Begin at the line containing "table_cell [483, 1365, 792, 1482]" in the entries below and end at the line containing "table_cell [247, 1365, 482, 1482]"; transcribe that range exactly and nothing outside it.

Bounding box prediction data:
* * * * *

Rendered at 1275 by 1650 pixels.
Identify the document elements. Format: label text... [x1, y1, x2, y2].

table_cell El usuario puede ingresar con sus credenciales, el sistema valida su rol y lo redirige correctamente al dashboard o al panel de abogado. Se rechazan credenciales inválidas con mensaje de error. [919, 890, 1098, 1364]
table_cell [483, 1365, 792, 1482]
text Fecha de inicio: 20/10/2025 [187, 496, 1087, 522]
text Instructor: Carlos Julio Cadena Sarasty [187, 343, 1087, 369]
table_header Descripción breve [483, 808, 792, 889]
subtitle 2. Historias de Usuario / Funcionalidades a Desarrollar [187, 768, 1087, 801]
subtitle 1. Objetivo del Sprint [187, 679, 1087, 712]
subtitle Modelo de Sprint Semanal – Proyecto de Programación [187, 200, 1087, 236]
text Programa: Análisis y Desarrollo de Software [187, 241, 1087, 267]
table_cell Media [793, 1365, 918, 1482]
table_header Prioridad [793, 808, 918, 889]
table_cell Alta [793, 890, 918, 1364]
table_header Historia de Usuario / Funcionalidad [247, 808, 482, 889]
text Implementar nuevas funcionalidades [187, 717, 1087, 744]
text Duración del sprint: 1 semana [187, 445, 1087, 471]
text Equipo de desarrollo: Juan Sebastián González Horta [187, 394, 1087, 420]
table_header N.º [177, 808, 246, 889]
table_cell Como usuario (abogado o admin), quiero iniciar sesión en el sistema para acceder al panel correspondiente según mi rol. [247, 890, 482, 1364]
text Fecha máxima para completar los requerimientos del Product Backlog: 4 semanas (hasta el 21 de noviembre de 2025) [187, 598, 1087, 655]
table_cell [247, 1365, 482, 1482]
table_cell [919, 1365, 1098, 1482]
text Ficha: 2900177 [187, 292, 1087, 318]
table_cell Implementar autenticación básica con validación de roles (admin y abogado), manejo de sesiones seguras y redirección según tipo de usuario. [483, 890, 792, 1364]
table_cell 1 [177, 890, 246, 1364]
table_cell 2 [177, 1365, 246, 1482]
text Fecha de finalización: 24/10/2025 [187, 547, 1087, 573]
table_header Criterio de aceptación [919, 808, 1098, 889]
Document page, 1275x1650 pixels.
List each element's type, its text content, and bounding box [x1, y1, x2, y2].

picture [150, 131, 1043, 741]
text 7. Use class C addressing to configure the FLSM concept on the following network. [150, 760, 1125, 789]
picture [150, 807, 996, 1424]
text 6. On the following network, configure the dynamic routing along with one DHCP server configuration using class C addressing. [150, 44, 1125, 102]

* * * * *

▸ Solution to this task
table_cell [483, 1365, 792, 1482]
text Fecha de inicio: 20/10/2025 [187, 496, 1087, 522]
text Instructor: Carlos Julio Cadena Sarasty [187, 343, 1087, 369]
table_header Descripción breve [483, 808, 792, 889]
subtitle 2. Historias de Usuario / Funcionalidades a Desarrollar [187, 768, 1087, 801]
subtitle 1. Objetivo del Sprint [187, 679, 1087, 712]
subtitle Modelo de Sprint Semanal – Proyecto de Programación [187, 200, 1087, 236]
text Programa: Análisis y Desarrollo de Software [187, 241, 1087, 267]
table_cell Media [793, 1365, 918, 1482]
table_header Prioridad [793, 808, 918, 889]
table_cell Alta [793, 890, 918, 1364]
table_header Historia de Usuario / Funcionalidad [247, 808, 482, 889]
text Implementar nuevas funcionalidades [187, 717, 1087, 744]
text Duración del sprint: 1 semana [187, 445, 1087, 471]
text Equipo de desarrollo: Juan Sebastián González Horta [187, 394, 1087, 420]
table_header N.º [177, 808, 246, 889]
table_cell Como usuario (abogado o admin), quiero iniciar sesión en el sistema para acceder al panel correspondiente según mi rol. [247, 890, 482, 1364]
text Fecha máxima para completar los requerimientos del Product Backlog: 4 semanas (hasta el 21 de noviembre de 2025) [187, 598, 1087, 655]
table_cell [247, 1365, 482, 1482]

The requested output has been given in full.